The Cloud – the mist is lifting
It’s debatable if the Cloud can still be considered an ‘innovative technology’ as it’s been around for years; however, Cloud adoption is still relatively new within the insurance market. For an industry so reliant on paper for decades, embracing the Cloud is understandably a big hurdle to overcome. A lot of insurers talk Cloud, but equally are more comfortable with systems on premise. Dealing in risk mitigation has them hard-wired to the risks around data protection, especially customer data. With cyber-attacks on the increase, insurers are quite rightly hyper-sensitive to the risks attached to data being hacked, stolen, or replicated. However, we are starting to see insurers move towards the Cloud, which typically has stronger security than on-premise.
Underwriting platforms – driving excellence and discipline
Underwriting discipline have been the buzzwords for the last 12-18 months. Carriers are increasingly using data, predictive analytics, and aligning pricing actions with risk quality to drive underwriting expertise and make better pricing and underwriting decisions. They are also implementing standardised processes to improve both consistency and efficiency and are using robotic process automation (RPA) to do so.
Blockchain – still in the game
It’s still waiting for its Eureka moment in insurance, but don’t rule out Blockchain. Often spoken about as the perennial solution looking for a problem, Blockchain is gaining momentum and investors. With hundreds of start-ups working on blockchain solutions, it would be foolish to discount this technology stack for areas including claims management, fraud detection, risk prevention, reinsurance.
In our industry, the secure and non-refutable distribution of information across multiple parties makes perfect sense. Automating claims management and managing fraud detection are perfect fits for the technology. One of the great aspects of blockchain is its ability to provide a “single source of truth” and enable the insurance community to access information more efficiently across the entire insurance value chain.

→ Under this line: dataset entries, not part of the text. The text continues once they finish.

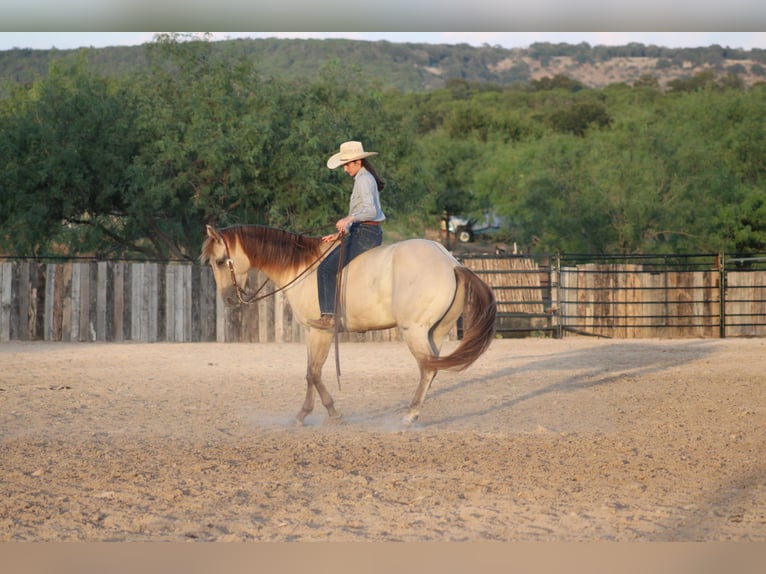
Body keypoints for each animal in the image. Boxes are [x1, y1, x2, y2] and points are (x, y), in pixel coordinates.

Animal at [201, 224, 496, 426]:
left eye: (220, 261)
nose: (229, 300)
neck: (301, 267)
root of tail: (452, 263)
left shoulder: (320, 330)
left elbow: (314, 373)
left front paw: (332, 413)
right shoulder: (312, 333)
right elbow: (310, 372)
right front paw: (303, 414)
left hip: (414, 331)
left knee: (427, 368)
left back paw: (409, 415)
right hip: (436, 332)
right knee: (433, 367)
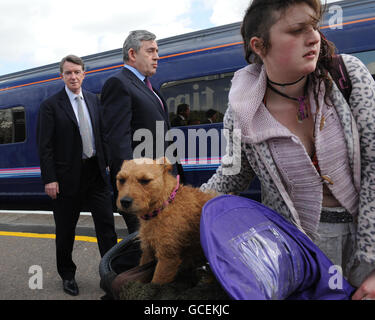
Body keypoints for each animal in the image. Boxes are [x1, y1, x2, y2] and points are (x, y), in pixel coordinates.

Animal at [117, 156, 217, 284]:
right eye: (121, 180)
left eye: (145, 180)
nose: (125, 201)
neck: (163, 206)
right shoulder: (148, 251)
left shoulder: (167, 258)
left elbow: (156, 282)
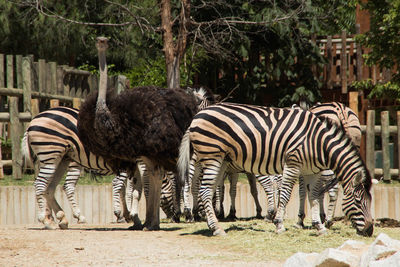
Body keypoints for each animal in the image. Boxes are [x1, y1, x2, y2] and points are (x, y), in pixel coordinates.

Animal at [177, 102, 372, 237]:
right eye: (358, 201)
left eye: (370, 202)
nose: (370, 231)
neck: (317, 141)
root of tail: (198, 115)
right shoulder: (293, 164)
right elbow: (286, 194)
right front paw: (279, 224)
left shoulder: (312, 171)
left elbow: (314, 197)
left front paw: (319, 226)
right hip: (211, 156)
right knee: (203, 190)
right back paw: (215, 227)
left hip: (222, 160)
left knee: (208, 190)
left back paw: (212, 223)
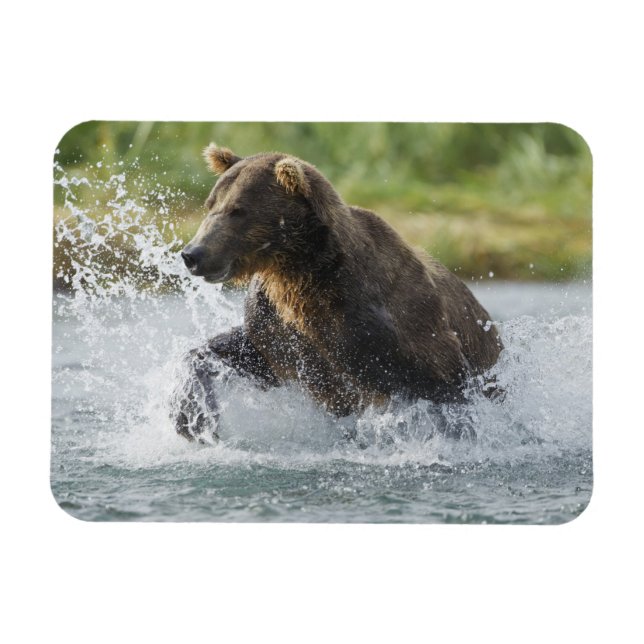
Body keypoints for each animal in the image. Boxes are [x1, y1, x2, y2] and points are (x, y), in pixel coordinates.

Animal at [170, 143, 503, 442]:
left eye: (238, 211)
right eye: (210, 204)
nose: (193, 254)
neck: (301, 273)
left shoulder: (387, 326)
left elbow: (441, 384)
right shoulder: (279, 328)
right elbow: (241, 352)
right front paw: (193, 418)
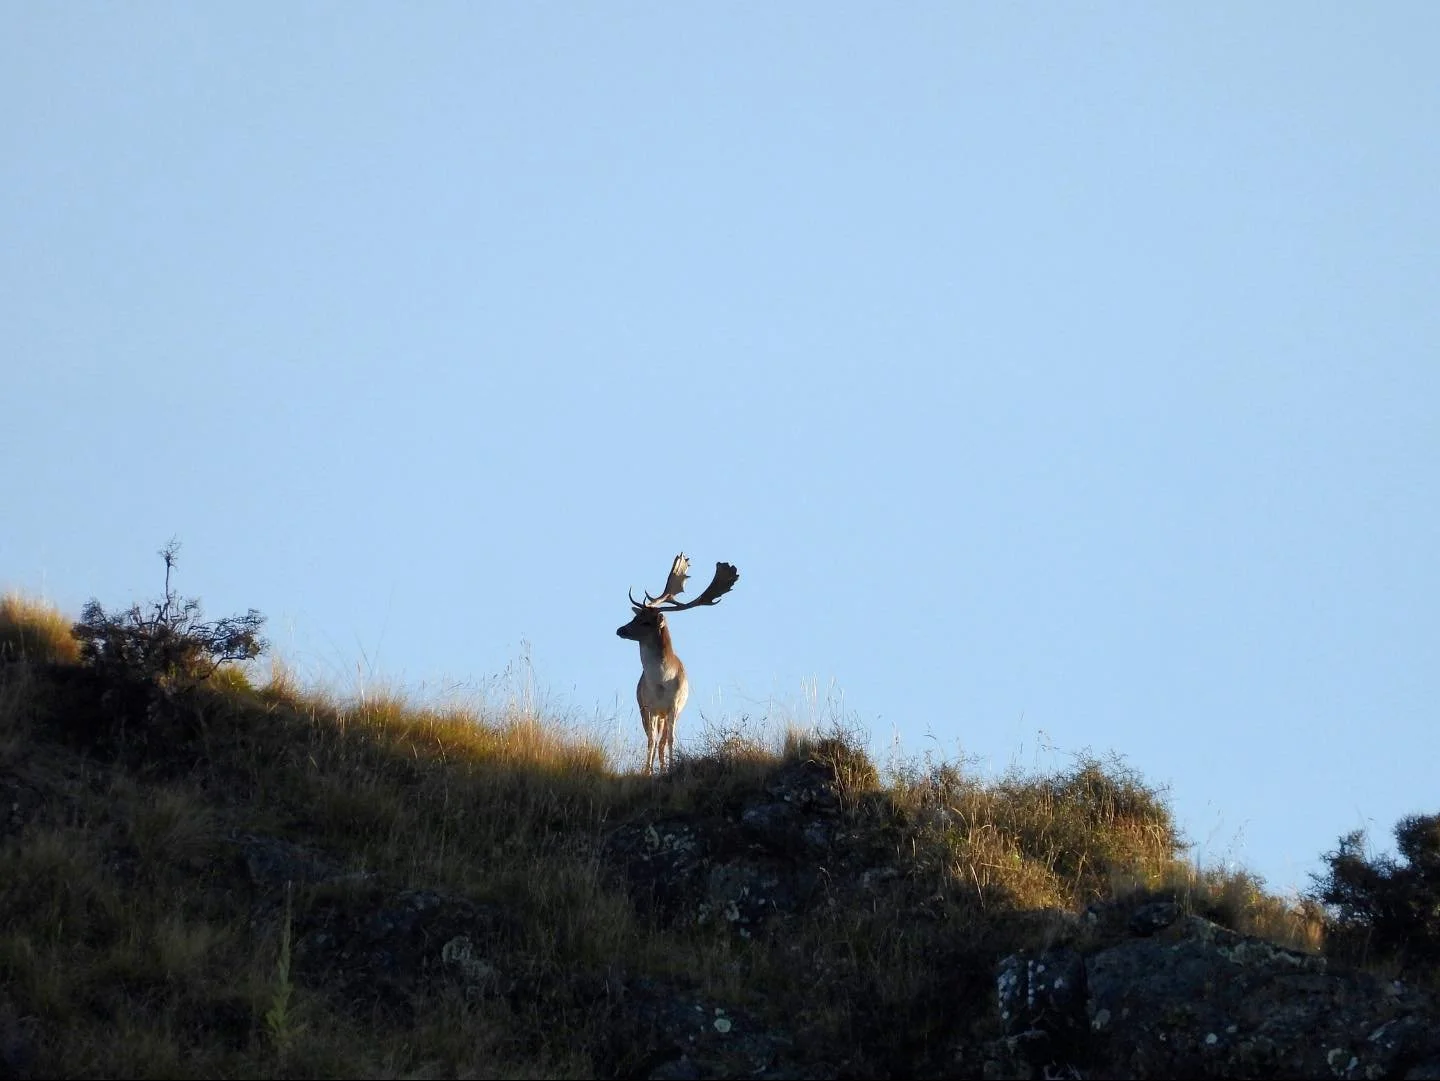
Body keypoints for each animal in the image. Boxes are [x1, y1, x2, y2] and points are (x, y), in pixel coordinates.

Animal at [616, 553, 739, 774]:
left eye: (645, 621)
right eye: (635, 616)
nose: (620, 630)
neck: (660, 682)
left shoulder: (674, 706)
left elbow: (670, 740)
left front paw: (671, 767)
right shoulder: (648, 706)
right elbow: (651, 741)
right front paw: (647, 771)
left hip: (672, 713)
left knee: (664, 740)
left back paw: (665, 767)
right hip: (647, 710)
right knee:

A lot of the existing technology that carriers deploy today is already doing an excellent job of enabling them to gain a competitive edge, taking more insight from data providers, creative rating approaches, and optimising the workload that is presented to the underwriter. The next few years will be about insurers figuring out how to extract the most from innovative technology, and certain technologies considered to be radical or new to the industry will become the accepted norm in the insurance value chain.